В подтверждение сказанного выше о разном подходе к «миру» и об опасности легко осуждать «мир и то, что в нем», уместно привести выдержку из путевого дневника одного паломника св. Горы Афонской в середине прошлого века (Архим. Антонин Капустин): «Есть в привычной жалобе иноков на мир нечто логически не ясное. Для монастырей Св. Горы, напр., мир начинается за перешейком; для келиотов – монастырь уже мир; для отшельника – келия есть мир; для затворника – мир все, что за стеной его каливы или пещеры. Что же потому мир? Мир – это общество человеческое. Но общество человеческое есть сам человек. Куда же уйти от самого себя?»
Одна из лучших русских женщин, игумения Екатерина (графиня Ефимовская), настоятельница и основательница знаменитого Леонинского (в Холмище) монастыря, ценившая и любившая литературу, жизнь и людей, любила повторять: «Надо не только спасаться от мира, но и спасать этот мир».
При уяснении идеологических обоснований пастырства надо ответить и на второй из поставленных вопросов. Священник-пастырь должен знать также, каким будет его отношение к человеку.
В этих антропологических предпосылках пастырства пасторолога ожидает, как и в первом вопросе, немало затруднений. Здесь гораздо опаснее, чем в первом случае, поддаться соблазну упрощения задачи и решать ее оптимистически и примитивно.
Антропология – это наука о человеке; она часто в философских системах приобретает несколько биологический привкус, так как к человеку наука подходит преимущественно с точки зрения натуралистической, рассматривая его, как совокупность клеточек, тканей, нервов и как сложный клубок разных физиологических процессов. «Наука, по слову Несмелова, может рассматривать человека только в качестве добычи для могильных червей». Для философа и богослова поэтому более уместно ставить вопрос не о науке, а о загадке о человеке. Человек есть скорее всего таинственный иероглиф, требующий в каждом отдельном случае внимательной, вдумчивой и благожелательной разгадки. Дальфийское выражение «познай себя самого» имеет вечное значение и применение. Обосновать ее логически и рационально часто невозможно. Очень легко запутаться в антиномиях человеческого существа, и опасно и наивно произносить поспешный суд над теми или иными поступками человека.
Человек принадлежит двум мирам и двум планам бытия: духовному и физическому. Он не только простая вещь физического мира, которому он принадлежит телом и всей той сложной системой физиологических процессов, о которой только что было сказано. Своим духом и личностью он отрицает этот мир, не подчиняется обязательности и принудительности его неумолимых законов. В тесных рамках детерминизма ему душно и он вырывается из них. Он протестует против этих законов природы своей свободой, своей личностью, жаждой своего творчества. Человек есть противоречие между наличным содержанием жизни и ее идеальным применением. В сознании этого противоречия и лежит загадка о человеке. Цель, которую ставит себе всякий человек в жизни, не может быть оптимистически и легко осуществлена. Достижение этой цели в мире природной необходимости стоит перед неизбежностью признания невозможности эту цель достичь.
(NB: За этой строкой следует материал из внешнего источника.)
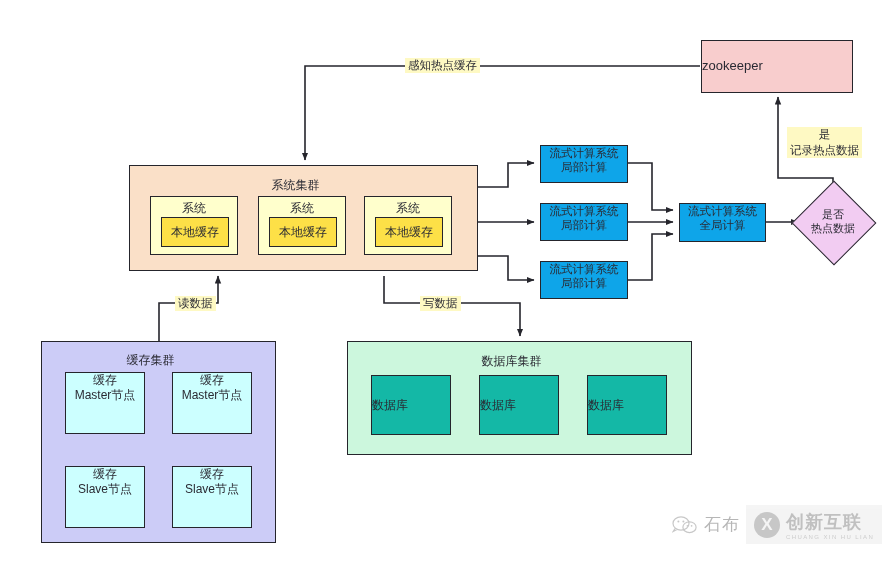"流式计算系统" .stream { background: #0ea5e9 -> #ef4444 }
Философа, богослова и пастыря больше всего интересует идеальная, духовная сторона человека. И в этой стороне и лежат все те трудноразрешимые узлы, которые составляют внутреннюю загадку человека. Попытаемся наметить хотя бы некоторые и самые важные.
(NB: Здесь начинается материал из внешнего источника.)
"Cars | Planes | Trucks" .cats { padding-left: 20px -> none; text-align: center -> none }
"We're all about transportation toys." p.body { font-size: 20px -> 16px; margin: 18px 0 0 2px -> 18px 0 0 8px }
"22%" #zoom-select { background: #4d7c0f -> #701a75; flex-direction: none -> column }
1. Личность. В этой области христианская религия дала наиболее полное раскрытие заложенного в человеке неповторимого начала, отличного от всякого другого человека. Личность не была раскрыта в древнем языческом мире. Поднявшаяся на вершины философского сознания эллинская мысль не нашла даже выражения для личности, что особенно остро сказалось в периоде тех богословских споров, которые велись вокруг тринитарного и христологического догматов. Христианство обосновало божественное происхождение личности. Тринитарные споры дали богословский фундамент для человеческого лица, осознав Лицо, Ипостась в Божестве. Греческий язык в творениях своих высших философских умов – Платона и Плотина – удовлетворялся местоимением έχαστος, «каждый», характеризуя его членом: όέχαστος, те. таким образом придавая ему строгую индивидуальность. Но все же это оставалось только местоимением, т е. чем-то, что «вместо имени». Только богословие понятия «Ипостаси», как самостоятельного «бытия в себе», было способно заполнить в языке ту пустоту, которая в современном словаре занимается словом «личность». Это не только «индивид», как «часть вида», как «порождение биологического родового процесса», как что-то смертное, как какой-то «номер» натуралистического ряда: не цельное, вполне повторимое. Личность есть отпечаток божественного Лица, творение Божие, а вовсе не порождение рода. Личность духовна и принадлежит духовному миру прежде всего. Это высшая ценность духовного бытия.